__Exercise task__. Pick out and copy every line of the entries below that contains the string "label", matching case exactly.

----

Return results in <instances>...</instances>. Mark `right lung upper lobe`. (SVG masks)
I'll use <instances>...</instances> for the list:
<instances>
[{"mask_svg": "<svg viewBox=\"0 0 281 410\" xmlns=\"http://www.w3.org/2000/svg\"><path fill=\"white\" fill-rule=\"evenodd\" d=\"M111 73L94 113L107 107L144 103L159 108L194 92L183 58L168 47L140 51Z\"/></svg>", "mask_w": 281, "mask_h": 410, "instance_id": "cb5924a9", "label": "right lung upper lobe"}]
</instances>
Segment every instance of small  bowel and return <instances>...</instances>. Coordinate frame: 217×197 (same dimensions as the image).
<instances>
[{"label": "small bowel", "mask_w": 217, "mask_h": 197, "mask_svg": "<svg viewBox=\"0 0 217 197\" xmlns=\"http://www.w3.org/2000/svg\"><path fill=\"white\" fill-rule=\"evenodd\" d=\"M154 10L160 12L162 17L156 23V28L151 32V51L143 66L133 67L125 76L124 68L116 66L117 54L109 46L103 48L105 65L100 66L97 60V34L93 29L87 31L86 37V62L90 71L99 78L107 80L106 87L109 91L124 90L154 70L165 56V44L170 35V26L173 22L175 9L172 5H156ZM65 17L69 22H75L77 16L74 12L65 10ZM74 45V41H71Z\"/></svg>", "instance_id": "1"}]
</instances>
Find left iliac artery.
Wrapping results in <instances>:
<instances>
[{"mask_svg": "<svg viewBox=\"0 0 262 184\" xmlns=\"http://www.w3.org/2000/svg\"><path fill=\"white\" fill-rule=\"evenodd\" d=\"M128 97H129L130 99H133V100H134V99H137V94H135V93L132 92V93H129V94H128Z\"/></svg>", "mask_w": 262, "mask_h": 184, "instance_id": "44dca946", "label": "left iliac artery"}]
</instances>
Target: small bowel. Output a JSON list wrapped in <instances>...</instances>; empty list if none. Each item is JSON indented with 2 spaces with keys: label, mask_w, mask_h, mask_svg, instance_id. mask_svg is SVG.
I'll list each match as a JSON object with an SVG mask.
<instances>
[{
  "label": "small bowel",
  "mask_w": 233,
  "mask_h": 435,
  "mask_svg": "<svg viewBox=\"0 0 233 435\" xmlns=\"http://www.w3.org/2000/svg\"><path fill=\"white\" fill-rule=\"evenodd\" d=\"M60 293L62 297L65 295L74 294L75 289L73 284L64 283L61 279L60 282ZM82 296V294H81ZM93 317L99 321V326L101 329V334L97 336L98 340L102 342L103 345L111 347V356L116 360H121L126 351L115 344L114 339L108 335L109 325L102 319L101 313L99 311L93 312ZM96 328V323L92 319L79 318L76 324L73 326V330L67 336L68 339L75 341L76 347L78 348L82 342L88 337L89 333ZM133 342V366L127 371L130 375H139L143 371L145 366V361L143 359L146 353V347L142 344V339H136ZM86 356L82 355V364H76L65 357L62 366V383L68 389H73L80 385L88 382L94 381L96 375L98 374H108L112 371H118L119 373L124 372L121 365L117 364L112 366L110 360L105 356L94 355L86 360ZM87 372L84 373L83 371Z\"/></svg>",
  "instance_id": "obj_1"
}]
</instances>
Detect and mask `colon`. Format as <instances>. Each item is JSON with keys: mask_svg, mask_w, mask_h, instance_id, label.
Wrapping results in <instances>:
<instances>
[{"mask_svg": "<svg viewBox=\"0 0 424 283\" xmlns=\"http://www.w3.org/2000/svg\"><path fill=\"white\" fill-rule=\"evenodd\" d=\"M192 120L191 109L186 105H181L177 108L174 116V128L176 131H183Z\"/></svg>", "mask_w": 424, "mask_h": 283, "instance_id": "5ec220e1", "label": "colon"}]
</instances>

----

__Solved exercise__.
[{"mask_svg": "<svg viewBox=\"0 0 281 410\" xmlns=\"http://www.w3.org/2000/svg\"><path fill=\"white\" fill-rule=\"evenodd\" d=\"M111 73L94 113L107 107L144 103L159 108L194 92L183 58L168 47L140 51Z\"/></svg>", "mask_w": 281, "mask_h": 410, "instance_id": "cb5924a9", "label": "right lung upper lobe"}]
[{"label": "small bowel", "mask_w": 217, "mask_h": 197, "mask_svg": "<svg viewBox=\"0 0 217 197\" xmlns=\"http://www.w3.org/2000/svg\"><path fill=\"white\" fill-rule=\"evenodd\" d=\"M154 10L160 12L162 17L156 23V28L151 32V51L143 66L133 67L125 76L124 68L116 66L117 54L109 46L103 48L105 65L100 66L97 60V34L93 29L87 31L86 37V62L90 71L99 78L107 80L106 87L109 91L124 90L154 70L165 56V44L170 35V26L173 22L175 9L172 5H156ZM65 17L69 22H75L77 16L74 12L65 10ZM74 45V41H71Z\"/></svg>", "instance_id": "1"}]
[{"mask_svg": "<svg viewBox=\"0 0 262 184\" xmlns=\"http://www.w3.org/2000/svg\"><path fill=\"white\" fill-rule=\"evenodd\" d=\"M128 97H129L130 99H133V100H134V99H137V94H135V93L132 92V93H129V94H128Z\"/></svg>", "mask_w": 262, "mask_h": 184, "instance_id": "44dca946", "label": "left iliac artery"}]
Target: small bowel. Output a JSON list wrapped in <instances>...</instances>; empty list if none. Each item is JSON indented with 2 spaces with keys: label, mask_w, mask_h, mask_svg, instance_id. mask_svg is SVG.
  "label": "small bowel",
Detect and mask `colon`. Format as <instances>. Each item is JSON with keys: mask_svg, mask_w, mask_h, instance_id, label.
[{"mask_svg": "<svg viewBox=\"0 0 424 283\" xmlns=\"http://www.w3.org/2000/svg\"><path fill=\"white\" fill-rule=\"evenodd\" d=\"M192 120L191 109L186 105H181L177 108L174 116V128L176 131H183Z\"/></svg>", "mask_w": 424, "mask_h": 283, "instance_id": "5ec220e1", "label": "colon"}]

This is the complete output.